-- Data for processing follows --
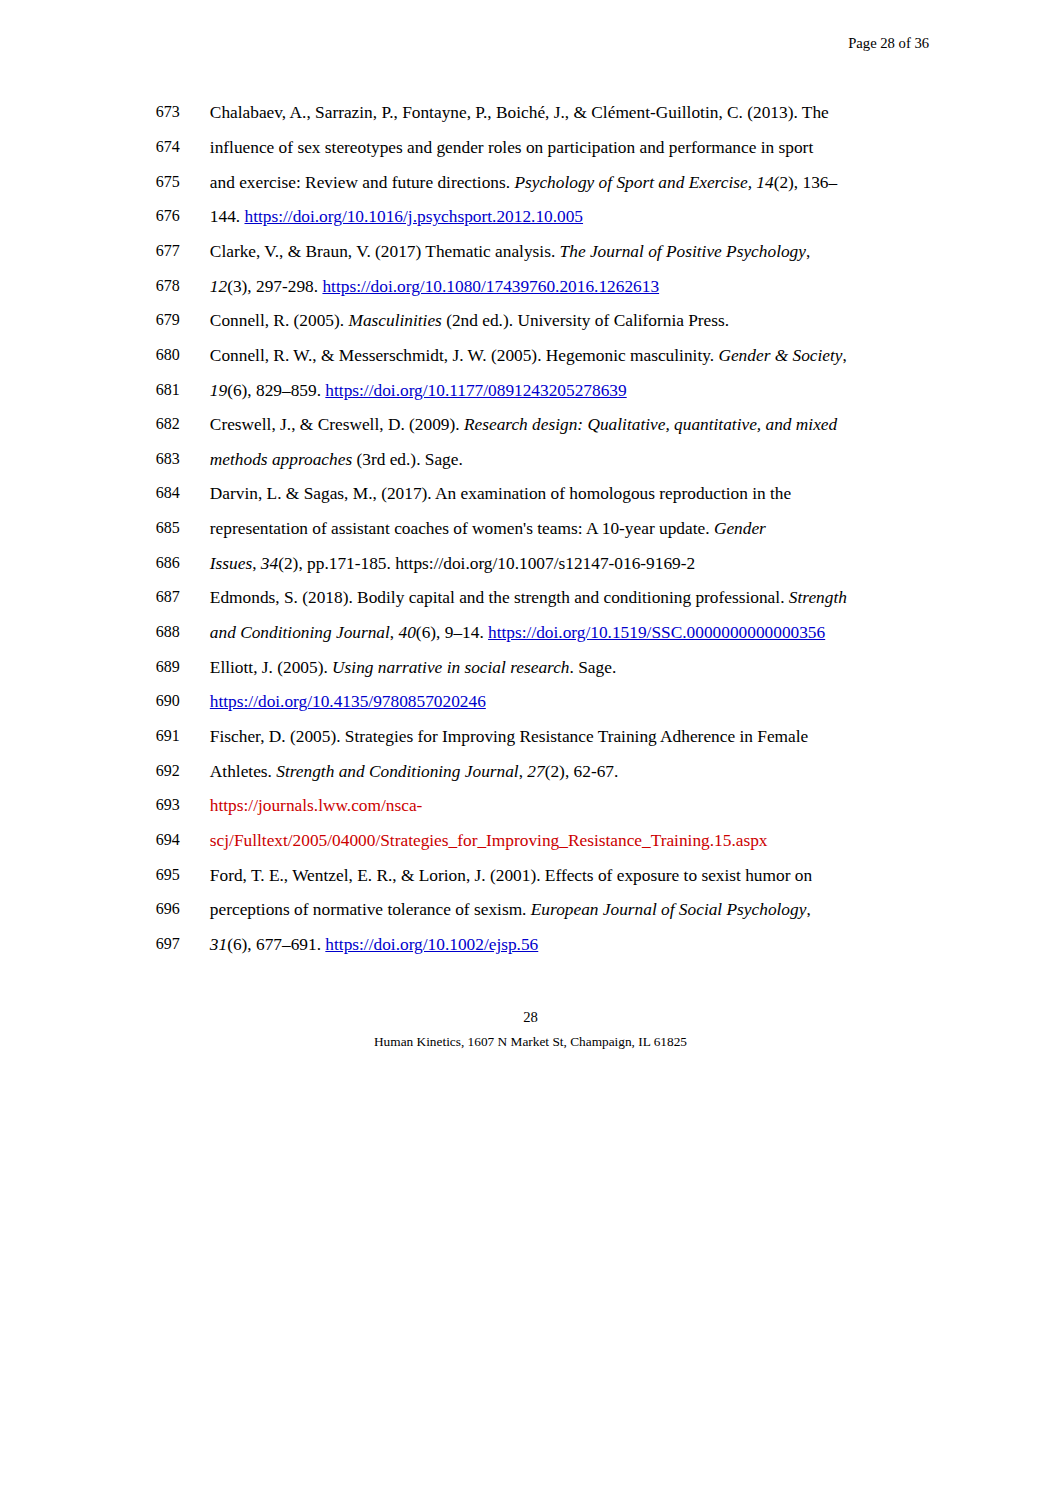Page 28 of 36
Chalabaev, A., Sarrazin, P., Fontayne, P., Boiché, J., & Clément-Guillotin, C. (2013). The
influence of sex stereotypes and gender roles on participation and performance in sport
and exercise: Review and future directions. Psychology of Sport and Exercise, 14(2), 136–
144. https://doi.org/10.1016/j.psychsport.2012.10.005
Clarke, V., & Braun, V. (2017) Thematic analysis. The Journal of Positive Psychology,
12(3), 297-298. https://doi.org/10.1080/17439760.2016.1262613
Connell, R. (2005). Masculinities (2nd ed.). University of California Press.
Connell, R. W., & Messerschmidt, J. W. (2005). Hegemonic masculinity. Gender & Society,
19(6), 829–859. https://doi.org/10.1177/0891243205278639
Creswell, J., & Creswell, D. (2009). Research design: Qualitative, quantitative, and mixed
methods approaches (3rd ed.). Sage.
Darvin, L. & Sagas, M., (2017). An examination of homologous reproduction in the
representation of assistant coaches of women's teams: A 10-year update. Gender
Issues, 34(2), pp.171-185. https://doi.org/10.1007/s12147-016-9169-2
Edmonds, S. (2018). Bodily capital and the strength and conditioning professional. Strength
and Conditioning Journal, 40(6), 9–14. https://doi.org/10.1519/SSC.0000000000000356
Elliott, J. (2005). Using narrative in social research. Sage.
https://doi.org/10.4135/9780857020246
Fischer, D. (2005). Strategies for Improving Resistance Training Adherence in Female
Athletes. Strength and Conditioning Journal, 27(2), 62-67.
https://journals.lww.com/nsca-
scj/Fulltext/2005/04000/Strategies_for_Improving_Resistance_Training.15.aspx
Ford, T. E., Wentzel, E. R., & Lorion, J. (2001). Effects of exposure to sexist humor on
perceptions of normative tolerance of sexism. European Journal of Social Psychology,
31(6), 677–691. https://doi.org/10.1002/ejsp.56
28
Human Kinetics, 1607 N Market St, Champaign, IL 61825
-- Data for processing concluded --
#### [Task objective]
From the records above, transcribe exactly the run of lines that opens with the line holding "and exercise: Review" and closes with the line holding "methods approaches (3rd ed.). Sage.", both included.

#### [Response]
and exercise: Review and future directions. Psychology of Sport and Exercise, 14(2), 136–
144. https://doi.org/10.1016/j.psychsport.2012.10.005
Clarke, V., & Braun, V. (2017) Thematic analysis. The Journal of Positive Psychology,
12(3), 297-298. https://doi.org/10.1080/17439760.2016.1262613
Connell, R. (2005). Masculinities (2nd ed.). University of California Press.
Connell, R. W., & Messerschmidt, J. W. (2005). Hegemonic masculinity. Gender & Society,
19(6), 829–859. https://doi.org/10.1177/0891243205278639
Creswell, J., & Creswell, D. (2009). Research design: Qualitative, quantitative, and mixed
methods approaches (3rd ed.). Sage.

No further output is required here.